Obasi Shaw, el Fenomeno Hip-Hop de la semaine

obasi shaw
Image The Independant

Obasi Shaw, ou la belle histoire qui nous vient des States, comme souvent lorsqu’on vous parle Hip-Hop (et de story qui font chialer). Une fois n’est pas coutume, c’est d’Harvard, la méga ultra giga famous fac américaine, que nous vient cette histoire spéciale American Dream, mention good vibes oblige.

Etudiant en informatique et en littérature anglaise, Obasi Shaw a rendu un mémoire de fin d’études pas comme les autres. Là où tous ses prédécesseurs et potes de chambrée avaient opté pour le scénario de film, le recueil de poème ou encore l’autobiographie, Obasi Shaw a proposé à son université un…. Album de rap ! Et le résultat est somptueux.

Le jeune Emcee de 20 ans n’est pas novice en la matière, puisqu’il avait déjà sorti le morceau « Understand » l’année dernière, sur lequel son flow articulairement parlant très propre donnait la réplique à monseigneur Martin Luther King. Rien que ça.
La filiation était toute trouvée, tous deux étant nés sous le soleil d’Atlanta, dans l’Etat de Georgie.

Une grosse rasade d’Histoire, une poignée immense de culture, et énormément de talent pour la recette de cet album.

La cause des Afro aux Etats-Unis ne laisse pas indifférent la future star et son album, Liminal Minds, retrace en dix chansons l’histoire des noirs au pays de l’Oncle Sam, de l’esclavage à la présidence Obama, en passant par les Black Panthers et consorts. Dans une interview donnée à la gazette du campus Harvard Gazette, Obasi Shaw explique que le rap est un moyen d’expression, et notamment de son « identité noire ». De la négritude du grand Aimé Césaire à Obasi Shaw, il n’y a qu’une strophe.
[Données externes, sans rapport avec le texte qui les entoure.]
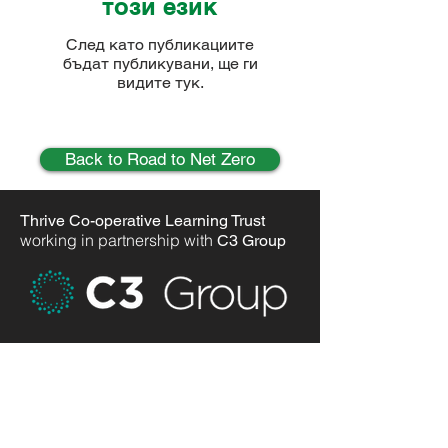
този език
След като публикациите
бъдат публикувани, ще ги
видите тук.
Back to Road to Net Zero
Thrive Co-operative Learning Trust
working in partnership with
C3 Group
Sous couvert d’études poussées de textes fondamentaux de la littérature anglaise comme les Contes de Canterbury, cycle d’histoires du XIVe siècle écrites en vers par Geoffrey Chaucer qui a énormément influencé notre étudiant, Obasi Shaw nous livre une série d’histoires poignantes sur la ségrégation raciale et la société américaine. Le travail minutieux du texte est essentiel dans l’album. Presque académique, l’enchaînement des rimes porte chaque morceau, à l’image des dernières lignes de « Pilgrims », parfait exemple de la poésie qui sommeille dans le Hip-Hop.
De quoi rendre fier son prof d’écriture poétique qui lui a filé la meilleure note !

Eh ouais bitches, rpz le Hip-Hop dans le poésie game.

Pour retrouver les titres de l’EP, c’est par ici ou ci dessous 😉

En attendant son second album, le tout récemment diplômé va commencer à taffer en tant qu’ingé informatique. Ça va swinguer dans l’open-space.